Passage shown >>
By the late 1800s, though, the quantities and rates of brine withdrawal were causing severe subsidence problems throughout the county, had created, enormous sinkholes, and had pretty much obliterated most of the area's sources for potable water. Salt Union didn't start the damage, but did exacerbate it, and had bought up most of the other salt producers by 1890, by which time it controlled three-fourths of the British Empire's salt business and was the wealthiest corporation in the UK or any of the colonies.
When the locals in Cheshire focused on Salt Union as the cause of the damage and demanded compensation, the corporation gave them the same line Bernstein did-- the people whose houses have suddenly fallen into holes had been compensated by the profit brought to the area by the salt industry. The legal battles went on for years and eventually wound up in Parliament, and weren't settled until the government established a Compensation Board, funded by a flat tax on all producers (which promptly drove many small producers out of business, to Salt Union’s benefit) that handled reimbursements for damage caused by subsidence. Salt Union, Ltd. is still in business to this day.
If Bernstein had her way, her book argues, companies operating in the developing world would be free to act like Salt Union did, and divest themselves of any obligations toward environmental or social responsibility in the name of the almighty dollar. In fact, this is how most oil and gas producers, mining concerns, and other industrial corporations have operated in the developing world since the end of colonialism.
I find it surprising that she would write this, given the environmental problems in the developing nations with which she is presumably most familiar. Multinational corporations such as Shell have left an enormous environmental footprint in southern Nigeria, leaving vast swaths of land ruined with clear-cutting, defoliation, hasty drainage work that fouls rivers and drowns farmland, displaced people, and wholesale pollution of soil, water, and air, while oil revenues account for 90% of the Nigerian government’s income. State monopolies such as the Israeli Chemical Company have exploited scare resources (e.g. the Jordan River and the Dead Sea) to the point of ruining them.
In Ms. Bernstein’s own South Africa, beginning in the 1930s the government essentially rezoned the district of South Durban by government fiat, evicting thousands of residents and converting the area a vast petrochemical industrial park. As recently as the year 2000, South Africa had no legally-binding pollution regulations. The average concentrations of the air pollutant nitrogen dioxide in another South African city, Cape Town, which is usually considered a comparatively pleasant seaside city-- are significantly higher than those in the slums of Calcutta, India, which has yet to live down allusions to the infamous “black hole.” Organochlorine and organophosphate pesticides, banned in most of the rest of the world due to their toxicity, remain in common use on South African farms. The major cleanup provisions of the National Environmental Management: Waste Act are soon to go into effect, requiring property owners to clean up contaminated sites, but the government lacks the ability to enforce the laws.

Data >>
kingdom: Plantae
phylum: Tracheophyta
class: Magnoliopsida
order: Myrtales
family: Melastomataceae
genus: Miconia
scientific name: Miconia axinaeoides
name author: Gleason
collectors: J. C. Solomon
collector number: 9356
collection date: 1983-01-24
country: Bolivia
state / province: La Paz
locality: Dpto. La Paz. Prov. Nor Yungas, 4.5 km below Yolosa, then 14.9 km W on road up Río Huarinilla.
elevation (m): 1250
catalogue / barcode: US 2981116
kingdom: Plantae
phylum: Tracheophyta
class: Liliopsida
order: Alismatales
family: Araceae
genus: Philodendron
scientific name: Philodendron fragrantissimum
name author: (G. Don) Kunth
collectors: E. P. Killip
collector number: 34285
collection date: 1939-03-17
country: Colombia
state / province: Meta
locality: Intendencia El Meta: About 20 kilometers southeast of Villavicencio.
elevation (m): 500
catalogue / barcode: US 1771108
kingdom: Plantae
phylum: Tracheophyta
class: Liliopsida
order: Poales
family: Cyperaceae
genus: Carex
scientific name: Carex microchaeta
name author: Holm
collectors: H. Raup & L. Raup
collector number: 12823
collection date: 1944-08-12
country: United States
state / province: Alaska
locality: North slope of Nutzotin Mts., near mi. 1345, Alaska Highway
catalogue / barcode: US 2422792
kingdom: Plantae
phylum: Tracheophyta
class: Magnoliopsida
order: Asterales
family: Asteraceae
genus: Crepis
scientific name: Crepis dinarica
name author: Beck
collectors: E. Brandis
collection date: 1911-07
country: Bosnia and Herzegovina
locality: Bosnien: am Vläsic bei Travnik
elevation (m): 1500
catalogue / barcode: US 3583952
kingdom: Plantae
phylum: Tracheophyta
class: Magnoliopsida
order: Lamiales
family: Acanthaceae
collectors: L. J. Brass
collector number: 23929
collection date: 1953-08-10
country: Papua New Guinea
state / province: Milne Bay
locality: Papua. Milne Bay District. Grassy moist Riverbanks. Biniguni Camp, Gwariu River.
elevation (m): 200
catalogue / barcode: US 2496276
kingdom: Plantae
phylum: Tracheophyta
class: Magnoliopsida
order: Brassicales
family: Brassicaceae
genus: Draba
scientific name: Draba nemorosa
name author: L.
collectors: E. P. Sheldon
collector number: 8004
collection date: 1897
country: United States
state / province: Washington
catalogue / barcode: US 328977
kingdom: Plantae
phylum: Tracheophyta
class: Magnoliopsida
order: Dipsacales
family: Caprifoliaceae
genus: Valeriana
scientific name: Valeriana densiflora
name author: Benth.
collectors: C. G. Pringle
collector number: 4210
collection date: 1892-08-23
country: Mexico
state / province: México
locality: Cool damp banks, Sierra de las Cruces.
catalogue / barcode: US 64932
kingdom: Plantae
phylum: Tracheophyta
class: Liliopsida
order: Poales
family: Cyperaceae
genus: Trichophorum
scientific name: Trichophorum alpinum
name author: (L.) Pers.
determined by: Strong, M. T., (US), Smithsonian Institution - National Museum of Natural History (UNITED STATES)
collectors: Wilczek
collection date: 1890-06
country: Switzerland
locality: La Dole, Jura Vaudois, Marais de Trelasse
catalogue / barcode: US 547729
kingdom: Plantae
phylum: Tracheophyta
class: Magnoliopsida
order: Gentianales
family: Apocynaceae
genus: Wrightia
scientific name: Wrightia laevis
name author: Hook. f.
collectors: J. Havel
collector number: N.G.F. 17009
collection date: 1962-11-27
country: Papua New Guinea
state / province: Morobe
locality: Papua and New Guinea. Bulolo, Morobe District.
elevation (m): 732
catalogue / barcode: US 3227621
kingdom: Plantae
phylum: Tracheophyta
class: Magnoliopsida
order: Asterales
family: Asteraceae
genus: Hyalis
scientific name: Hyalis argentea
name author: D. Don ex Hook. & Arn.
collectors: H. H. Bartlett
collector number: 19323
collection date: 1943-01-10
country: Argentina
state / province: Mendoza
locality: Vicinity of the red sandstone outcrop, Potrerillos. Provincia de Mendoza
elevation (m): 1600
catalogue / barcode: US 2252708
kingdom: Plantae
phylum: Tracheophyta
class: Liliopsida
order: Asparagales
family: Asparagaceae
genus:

Exercises >>
**A.** Repeat the stretch of the essay on corporate pollution from "By the late" through "of the colonies.".
**B.** Do these statements agree with the essay on corporate pollution? Answer yes or no for each, and quote the words that decide it.
(i) By 1890, Salt Union controlled three-fourths of the British Empire's salt business.
(ii) The Compensation Board was funded by a tax levied only on Salt Union.
(iii) South Africa had legally binding pollution regulations in 2000.
These records have no connection to the essay on corporate pollution.

Responses >>
**A.**
By the late 1800s, though, the quantities and rates of brine withdrawal were causing severe subsidence problems throughout the county, had created, enormous sinkholes, and had pretty much obliterated most of the area's sources for potable water. Salt Union didn't start the damage, but did exacerbate it, and had bought up most of the other salt producers by 1890, by which time it controlled three-fourths of the British Empire's salt business and was the wealthiest corporation in the UK or any of the colonies.

**B.**
(i) Yes: "had bought up most of the other salt producers by 1890, by which time it controlled three-fourths of the British Empire's salt business"
(ii) No: "funded by a flat tax on all producers"
(iii) No: "As recently as the year 2000, South Africa had no legally-binding pollution regulations."